Near Real Time Monitoring of Earth's Climate Using Satellite Altimetry and Reconstructed Sea Level
Event: 2014 Ocean Surface Topography Science Team Meeting
Session: Near Real Time Products and Applications and Multi-Mission, Multi-Sensor Observations
Presentation type: Type Oral
Monitoring of the Earth's climate on an ongoing basis has taken on increasing importance as projections of continued, and possibly more rapid, climate change associated with global warming occurs in the coming decades. Sea level is an integral component of climate monitoring since, as a dynamic ocean variable, the changes in sea surface height (SSH) reflect the integrated density changes due to both mass (salinity) and temperature variations over the entire ocean water column. To differentiate between natural and anthropogenic variations in sea level associated with climate change, long-duration and accurate sea level mapping is needed before the advent of satellite altimetry.

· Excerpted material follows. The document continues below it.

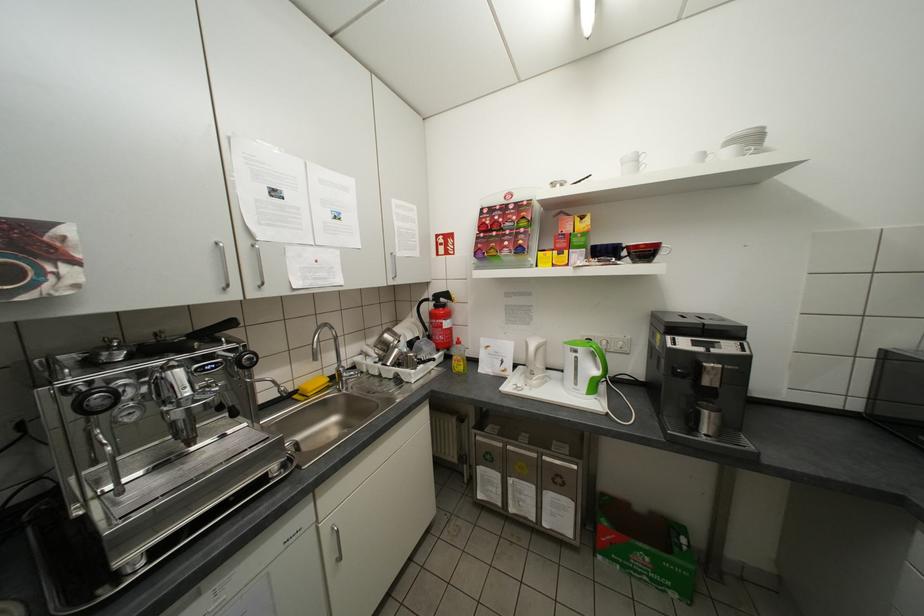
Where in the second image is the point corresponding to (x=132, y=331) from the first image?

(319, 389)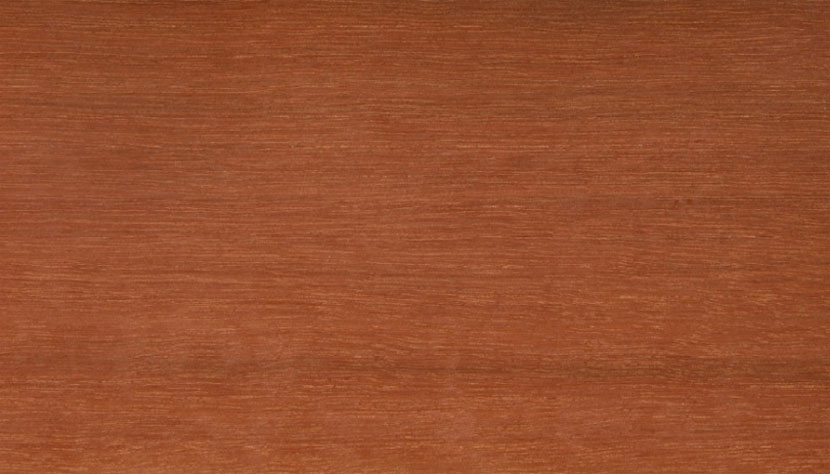
Locate an element on the screen. wood grain is located at coordinates (189, 228), (388, 236), (550, 223), (471, 367), (559, 369), (701, 371).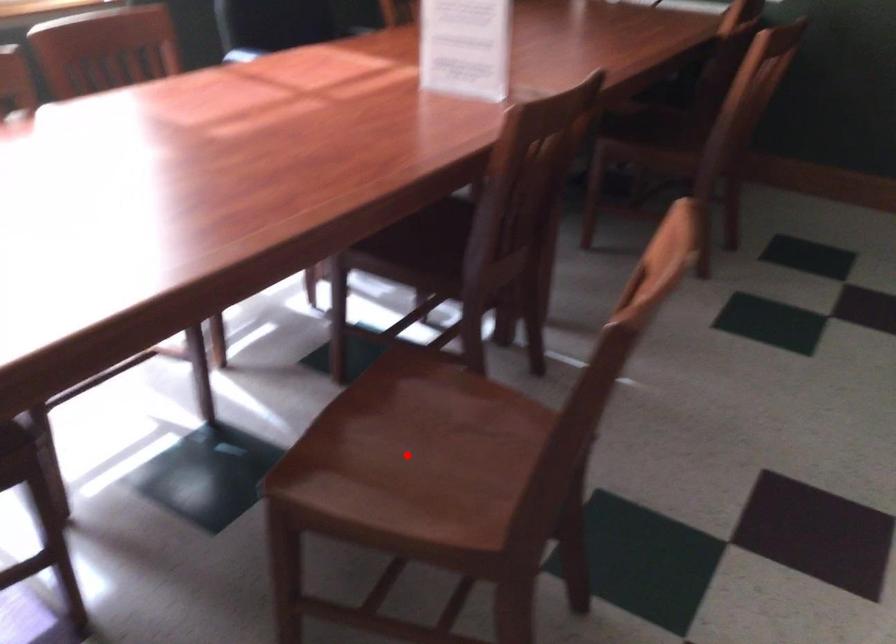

Accurately estimating climate signals from sea level maps reconstructed solely by fitting to sea level measured by tide gauges before 1950 is very difficult; however, multivariate reconstruction techniques for estimating sea level show significantly improved performance as far back as 1900. For example, the combination of in situ sea surface temperature observations and sea level from tide gauges improves estimation of the sea level signals associated with El Niño Southern Oscillation (ENSO) by accurately reconstructing both the canonical Eastern Pacific ENSO (EP-ENSO) and the more recently described Modoki or Central Pacific ENSO (CP-ENSO) variability over the entire 20th century. The multivariate reconstruction also captures Pacific multidecadal variability, including the Interdecadal Pacific Oscillation (IPO) and the Pacific Decadal Oscillation (PDO). In this paper we describe SSH-based climate indices for the EP-ENSO, CP- ENSO and IPO/PDO, as well as indices for monitoring variability in the Atlantic and Indian Oceans using multivariate reconstructed sea level and the ongoing delayed-time and near real-time satellite altimeter records. Applications of both the SSH and climate index records for historical and near real time monitoring of ocean circulation and climate will be discussed with a focus on near real time climate applications.